A young pianist who, bolstered by a solid training during countless jam sessions and a permanent knowledge of standards, charts his own personal course.

27.10, 22.00, Sounds
Joachim Caffonnette Trio + guest

17.11, 22.00, Sounds
Joachim Caffonnette Trio + guest

18.11, 22.00, Sounds
Joachim Caffonnette Trio + guest

28.11, 20.00, Magic Mirrors
Joachim Caffonnette Quintet

16.12, 22.00, Sounds
Joachim Caffonnette Trio + guest


Who is… Joachim Caffonnette?

The twenty-six-year-old pianist grew up in what one might call a very creative family. Both his father and mother are theatre actors and there was always music playing in the Caffonnette household.

His parents believed that it was important for him to play a musical instrument and since there was a piano holding pride of place in the living room, it was an obvious choice. After a while though, Joachim gets drawn towards both graphic and plastic arts.

However, it does not take long for his interest in music to regain the upper hand. After graduating in classical music (piano) from the Charles Grumiaux arts high school in Charleroi, he furthers his education at the Royal Conservatory of Brussels.

Like many other young musicians, he discovers the best place where you eventually learn most of the “tricks of the trade”: the jam sessions at the Sounds. For many years, he steadily appears on stage every Monday evening.

Later on, the Brussels jazz club “The Music Village” offers him the opportunity to take the lead role in its jam sessions.

A first mini-CD is issued in 2014 with the support of Ça Balance, a cultural initiative of the province of Liège.

During the first edition of the Brussels Jazz Festival at Flagey (January 2015), he has the honour of organising the jam sessions.
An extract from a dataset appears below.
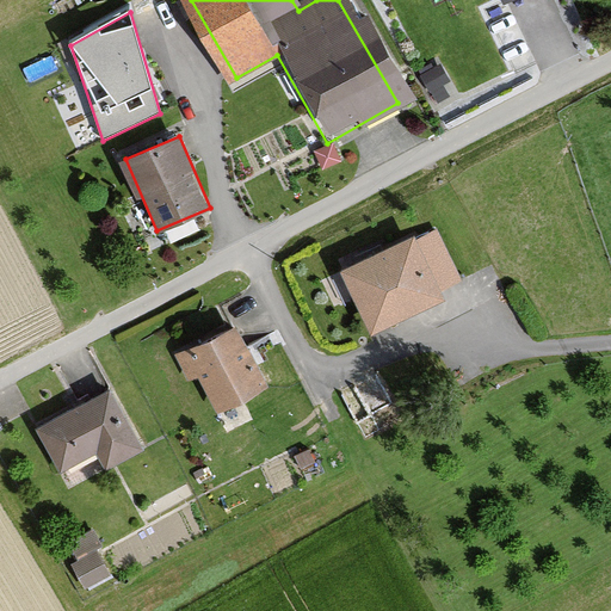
[(419,233),(343,270),(370,327),(446,291),(419,233)]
At the beginning of this year, he presents the first official CD of his quintet, tellingly named ‘Simplexity’.

In addition, he has his own trio and nonet, he is member of the Marco Llano Quintet and composes for film and theatre.


What is…

... your favourite spot in Brussels?

Besides the all-important jazz clubs The Sounds and Bravo, my favourite spot is the book shop Tropismes. I can spend hours on end looking for a good book which will keep me hooked for the coming weeks. I frequently read the first chapter of a book in a hurry to make sure I like the story and style... or not. The hardest part is to confine myself to just one book. I preferably read detective novels. I have of course favourite authors but I like to discover new ones. I definitely have a soft spot for Scandinavian and Irish writers. It is primarily the social aspect in their stories that appeals to me. And it goes without saying, I try to read as many Belgian authors as possible.
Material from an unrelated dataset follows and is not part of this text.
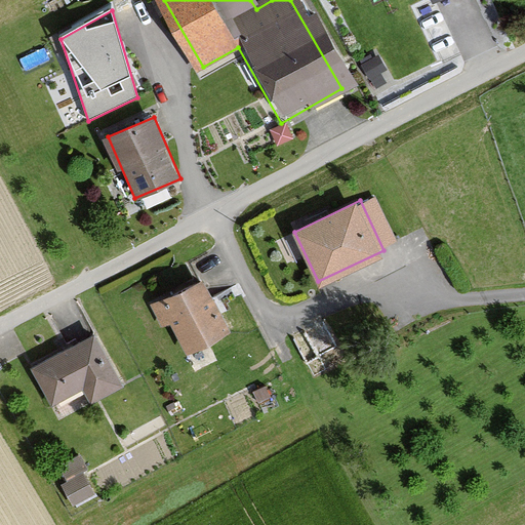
[(201,278),(156,303),(166,321),(173,317),(192,350),(230,329),(201,278)]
… the last CD or album you bought for yourself?

I personally do not buy a lot of CDs because I often listen to the same records again and again, the reason mainly being that I like to get to the essence of things. And believe me between Bill Evans and Keith Jarrett I have my work cut out. I am not the type of person who is spontaneously on the look-out for new things – I generally tend to rely on good advice from my friends. But I do go to concerts regularly. It is a great way to learn a lot about what’s happening on the current music scene. So, for instance, I have had the opportunity to see Gerald Clayton on stage a few years ago. I bought his ‘Two-Shade’ album right away the following day. But the most recent CD I purchased, is ‘Space Time Continuum’ by piano player Aaron Diehl. I discovered him during a concert by Cécile McLorin Salvant at Flagey beginning of this year. He even came jamming with us afterwards. The man is incredibly strong from a technical point of view but also has an in-depth knowledge of tradition. I myself consider standards as hugely important.


… your fondest memory of a recent concert?
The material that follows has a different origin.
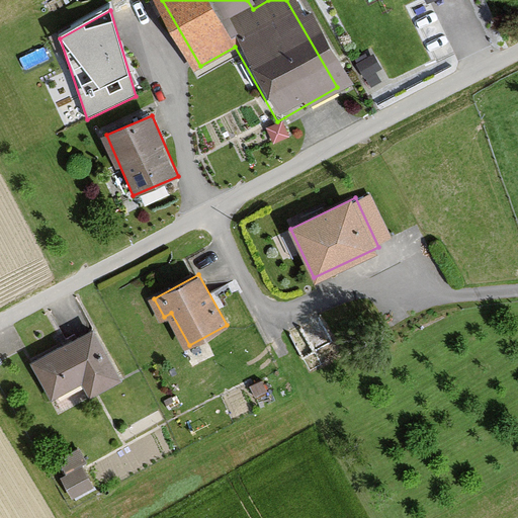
[(320,314),(288,331),(308,367),(340,350),(320,314)]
As a concert as a whole, it is the duo performance by my favourite Belgian piano players, Bram De Looze and Pascal Mohy, a solid performance in every way. However, the performance which impressed me the most was a solo by Mark Turner during a concert in jazz club Bravo with Jochen Rueckert’s quartet. Breathtaking, that is how I would appropriately describe it: soundly structured, exceedingly subtle and yet buoyed along by a massive surge of energy.


… your favourite quote of the moment?

It is a quote by Jean Cocteau: art is a lie that tells the truth. Every artist whoever he or she might be knows this feeling. It should of course not be interpreted in its most explicit meaning but to some extent, it is true.